--- BEGIN Records shown ---

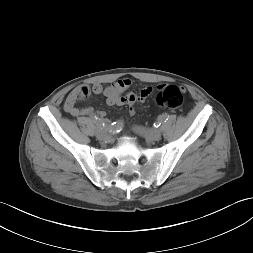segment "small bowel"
Segmentation results:
<instances>
[{
  "mask_svg": "<svg viewBox=\"0 0 253 253\" xmlns=\"http://www.w3.org/2000/svg\"><path fill=\"white\" fill-rule=\"evenodd\" d=\"M131 83L132 82L130 79L123 78L108 86H103L102 84H94L91 89L95 94H103L108 105H128L129 113L133 115L135 113L134 104L144 101L151 94L152 88L146 87L142 89L139 94L127 93L123 95L124 91L130 87ZM82 88L83 87H77L70 92L65 102V111L74 117L80 115L94 117L96 116V113L91 107L78 108L75 106L74 96ZM98 115L101 120H105L104 112L101 111L98 113Z\"/></svg>",
  "mask_w": 253,
  "mask_h": 253,
  "instance_id": "small-bowel-1",
  "label": "small bowel"
}]
</instances>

--- END Records shown ---

What you will do: Rewrite every line of the listing above as a numbered list, skipping any blank lines. Leave the pictures out of your answer.

Solution for this exercise:
1. segment "small bowel"
2. Segmentation results:
3. <instances>
4. [{
5.   "mask_svg": "<svg viewBox=\"0 0 253 253\" xmlns=\"http://www.w3.org/2000/svg\"><path fill=\"white\" fill-rule=\"evenodd\" d=\"M131 83L132 82L130 79L123 78L108 86H103L102 84H94L91 89L95 94H103L108 105H128L129 113L133 115L135 113L134 104L144 101L151 94L152 88L146 87L142 89L139 94L127 93L123 95L124 91L130 87ZM82 88L83 87H77L70 92L65 102V111L74 117L80 115L94 117L96 116V113L91 107L78 108L75 106L74 96ZM98 115L101 120H105L104 112L101 111L98 113Z\"/></svg>",
6.   "mask_w": 253,
7.   "mask_h": 253,
8.   "instance_id": "small-bowel-1",
9.   "label": "small bowel"
10. }]
11. </instances>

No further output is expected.